Edward Bearcroft, KC (30 April 1737 – 20 November 1796) was an English barrister, judge, and politician.
Born on 30 April 1737, he was the second son of the Reverend Philip Bearcroft DD, then Preacher later Master of the Charterhouse, and his first wife, born Elizabeth Lovegrove. Educated at Charterhouse until 1752, he then went to Peterhouse, Cambridge and in 1754 began legal studies at the Inner Temple, being called to the bar on 24 November 1758.

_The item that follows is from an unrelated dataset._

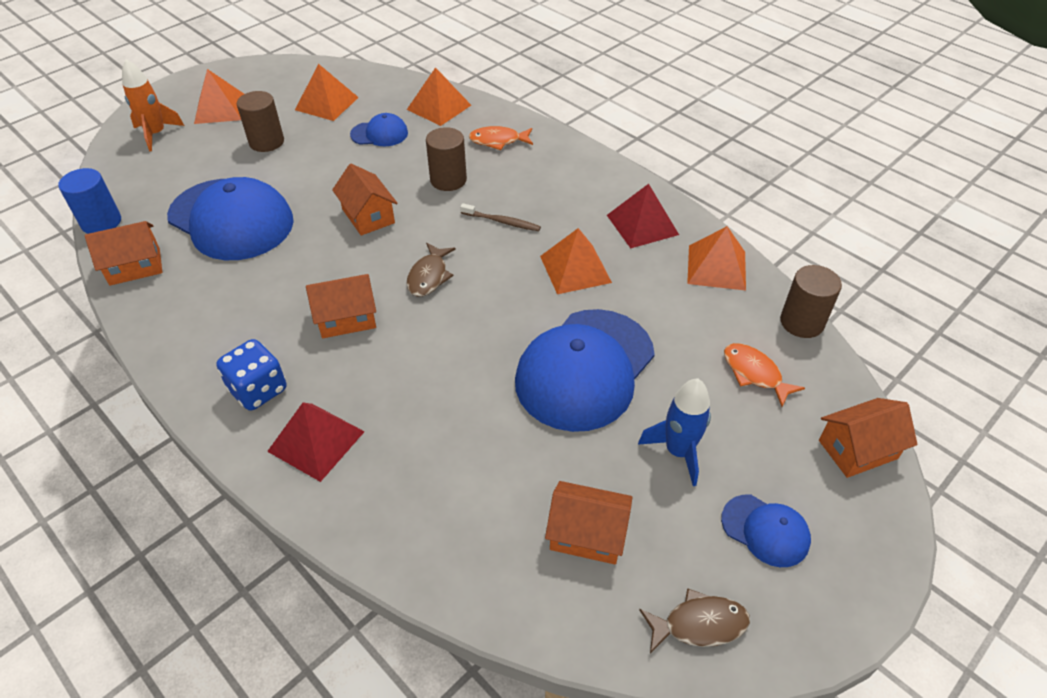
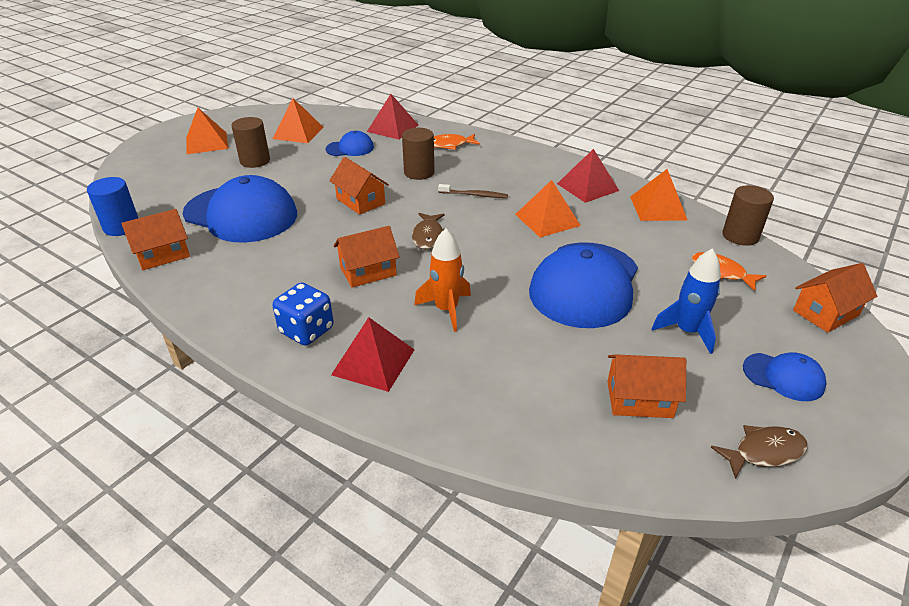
camera: 10 degrees left, 10 degrees down
(156, 134) = (155, 163): orange rocket -> orange rocket (446, 310)
(439, 107) = (393, 128): orange pyramid -> red pyramid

He built a respectable and lucrative practice as a barrister, being appointed counsel and steward of accounts to the governors of Charterhouse in 1765 and King's Counsel on 24 July 1772. In the Inner Temple he was a bencher in 1772, reader in 1780 and treasurer in 1781. He appeared in major trials, in 1778 being a defending counsel in the case of R v Baillie, where Captain Baillie was accused of criminal libel and in 1784 he was counsel for the prosecution in the case at Shrewsbury against William Davies Shipley, Dean of St Asaph, for seditious libel, now known as The Case of the Dean of St Asaph.
In 1788 he was appointed Chief Justice of Chester, holding the post despite increasing deafness until his death. In October 1794 he was among the counsel for the Crown in the 1794 Treason Trials.
He unsuccessfully contested Worcester in the general election of 1774, but was returned as Member of Parliament for Hindon in 1784. His parliamentary patron, William Thomas Beckford, then offered him the seat of Saltash, where he was returned in 1790, holding it until his death.